Iterate through the JSONs in the Postgres and extract valuable information. This is the main knowledge transformation. 

In [1]:
# Cell 1: Setup and Configuration
import os
import json
import psycopg2
import requests
import time
import cursor
from tqdm import tqdm
from dotenv import load_dotenv
from queue import Queue

# Load environment variables
load_dotenv()

# Ensure required environment variables are loaded
REQUIRED_ENV_VARS = ["MISTRAL_API_KEY", "MISTRAL_API_KEY_2", "POSTGRES_PASSWORD", "POSTGRES_DB"]
for var in REQUIRED_ENV_VARS:
    if not os.getenv(var):
        raise EnvironmentError(f"❌ Missing required environment variable: {var}")

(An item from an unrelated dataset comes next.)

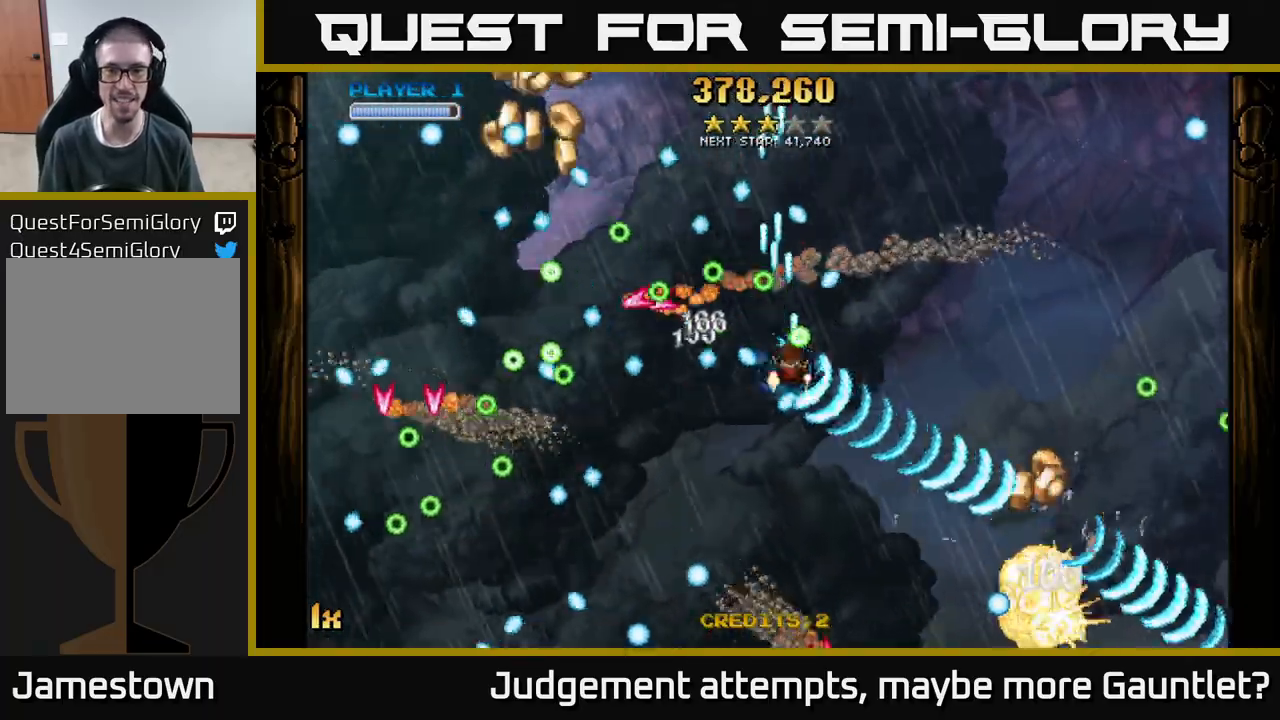
{"buttons": ["A"], "left_stick": "up-left", "events": [[267, "left_stick", "up-left"], [300, "X", "down"], [433, "X", "up"]]}
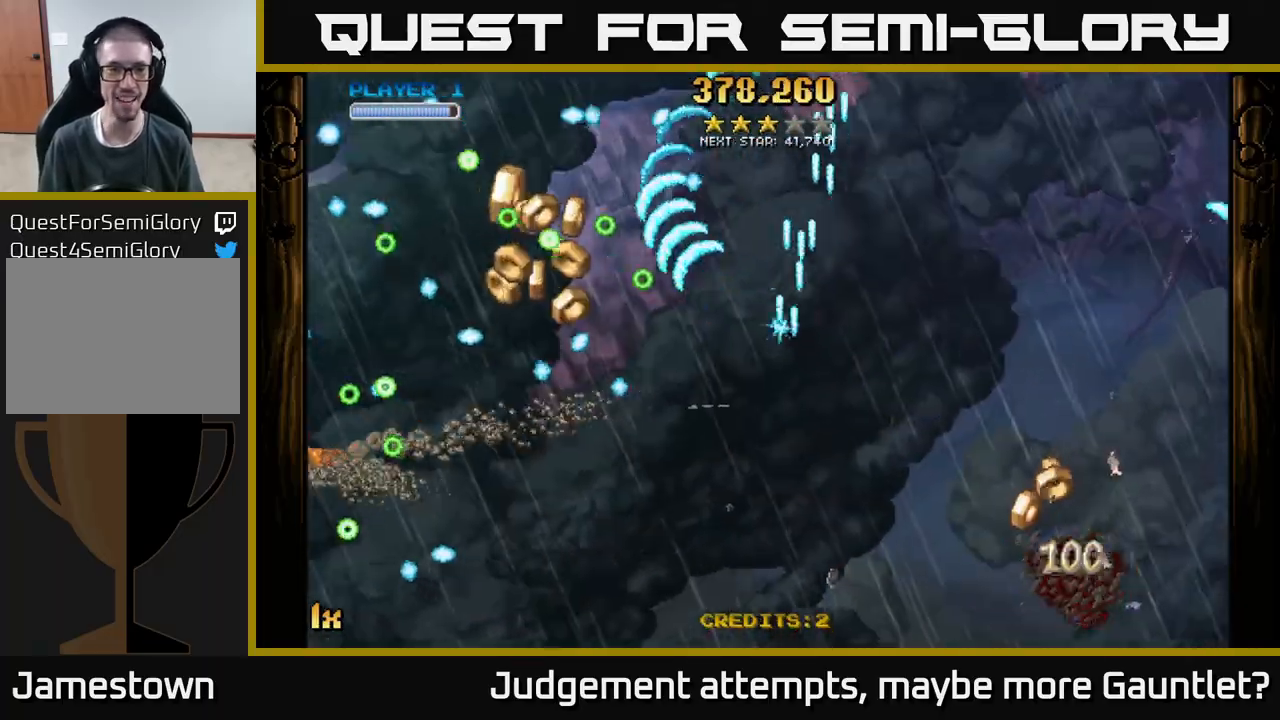
{"buttons": ["A"], "left_stick": "down-left", "events": [[33, "left_stick", "left"], [183, "left_stick", "down-left"]]}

MISTRAL_API_KEY_1 = os.getenv("MISTRAL_API_KEY")
MISTRAL_API_KEY_2 = os.getenv("MISTRAL_API_KEY_2")
MISTRAL_API_KEY_3 = os.getenv("MISTRAL_API_KEY_3")
BATCH_SIZE = 5

# Toggle to start from last uploaded entry
START_FROM_LAST_PROCESSED = False
LAST_PROCESSED_ID = 3859

print("🔑 API Keys Loaded:")
print(f"MISTRAL_API_KEY_1: {MISTRAL_API_KEY_1[-6:]}")
print(f"MISTRAL_API_KEY_2: {MISTRAL_API_KEY_2[-6:]}")
print(f"MISTRAL_API_KEY_3: {MISTRAL_API_KEY_3[-6:]}")

# PostgreSQL Connection
try:
    conn = psycopg2.connect(
        dbname=os.getenv("POSTGRES_DB"),
        user="rohansharma",
        password=os.getenv("POSTGRES_PASSWORD"),
        host="localhost",
        port="5432"
    )
    cursor = conn.cursor()
    print("✅ Successfully connected to PostgreSQL!")
except psycopg2.Error as e:
    print(f"❌ Failed to connect to PostgreSQL: {e}")
    exit(1)

# Count total unprocessed entries
try:
    if START_FROM_LAST_PROCESSED:
        cursor.execute(f"SELECT COUNT(*) FROM sep_embeddings WHERE id >= {LAST_PROCESSED_ID} AND mistral_output IS NULL;")
    else:
        cursor.execute("SELECT COUNT(*) FROM sep_embeddings WHERE mistral_output IS NULL;")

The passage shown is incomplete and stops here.